Another factor to consider, imho, is a certain sense of shame that many overweight and obese people feel about their condition. While the standards of feminine beauty are changing, they still tend to reflect a certain unreality. True, the buxom beauties of women like Marilyn Monroe or Jane Mansfield are no longer de rigueur and the stick figures of Twiggy and Calista Flockhart are now parodied. However, there is still the pervasive notion that whatever you look like isn't good enough...for...what... We are still stuck on the idea of merely looking good and not of being healthy.

We like the idea of progress. I think we've become addicted to speed and convenience. We want our computers to run faster and faster, we want our line-up to move the quickest and we want our food ready to eat this instant. We're prepared to pay the price for that desire; faster computers cost more and I'm sure grocery stores have to jack up their prices to pay, in part, for the convenience of being open 24/7 or for having that express check out lane. Collectively, we see this as social progress and as some kind of human birthright.
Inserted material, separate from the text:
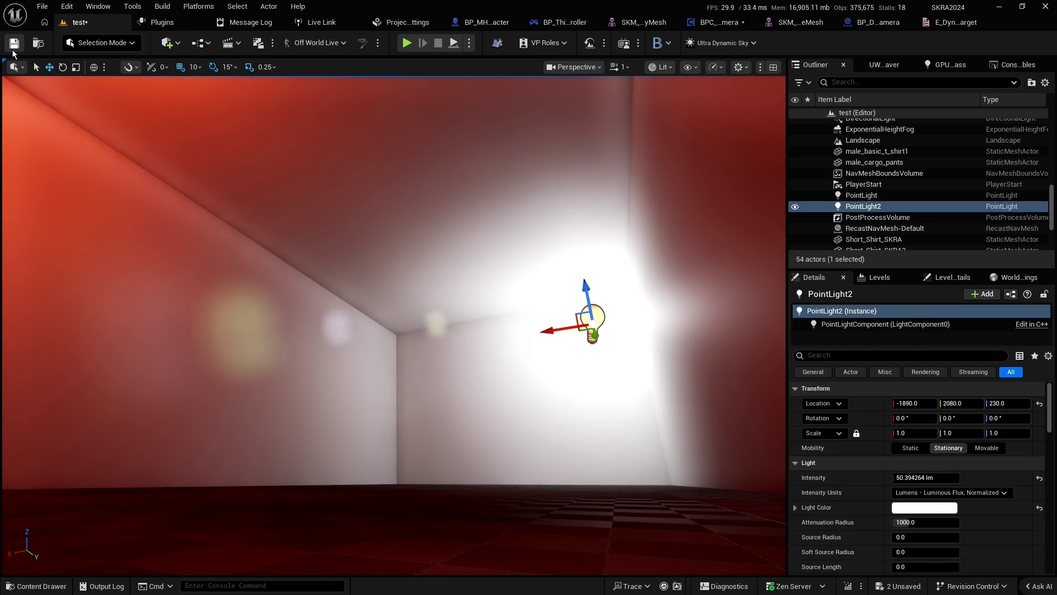
{"action": "key", "text": "alt+p"}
But I have to admit that with the data before us - and we've all seen it - it gets pretty tough to believe that discounts on gym memberships and gyms themselves that are open 24/7 will be seen as more convenient than the new pizza place that just opened up the street. We're creatures of convenience and so with gym attendance getting easier, that itself is set against the fact that it's even easier to just zip out to that nearby convenience store and get that extra ginormous bag of chips, get home and plunk ourselves onto the sofa to watch a re-run of that show we missed.

It all adds up. Tied together, we have a fat, unwell society with rising obesity, diabetes, heart disease and cancer rates. I often wonder if medical advances to increase our lifespans are being outstripped by the trips to fast food outlets we make in our SUVs because three blocks is just too far to walk.
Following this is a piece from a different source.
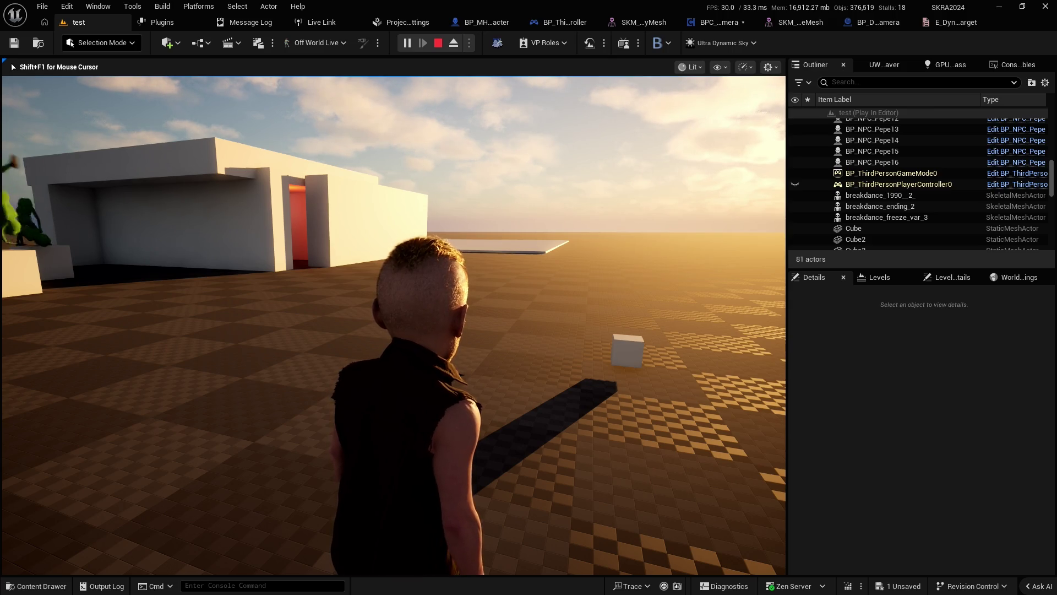
Step: Run the character full-screen through the red doorway into the white room, then stop play
{"action": "left_click_drag", "start_coordinate": [573, 297], "coordinate": [514, 273]}
{"action": "key", "text": "F11"}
I'm not being judgemental here either. How many of us have been inundated with ads for restaurants that are now "open in 6 new locations near you" or open 24 hours with free delivery and in locations that have huge parking lots "for your convenience". It is now possible for many of us to zip out at 0 dark hundred hours to the nearest grocery store and buy a box of Corn Flakes...or a table top sized chocolate bar...thus depriving ourselves of precious sleep so that we are too tired to go to the gym. Of course, this is what a lot of people come to expect, isn't it? There seems to be this idea of 'quick to commit, quick to fail' and that only makes things worse, I feel. So, now we have the person who is gung ho to lose excess weight, eat better and otherwise take better care of himself only to lapse into old habits some three months later. How tired and defeated that person would feel.

I'm not blaming anyone either. It's not about blame. It's about setting sensible goals, taking small but steady steps towards improving one's health and running counter to that social norm that demands instant results.

Small steps made frequently bring big results.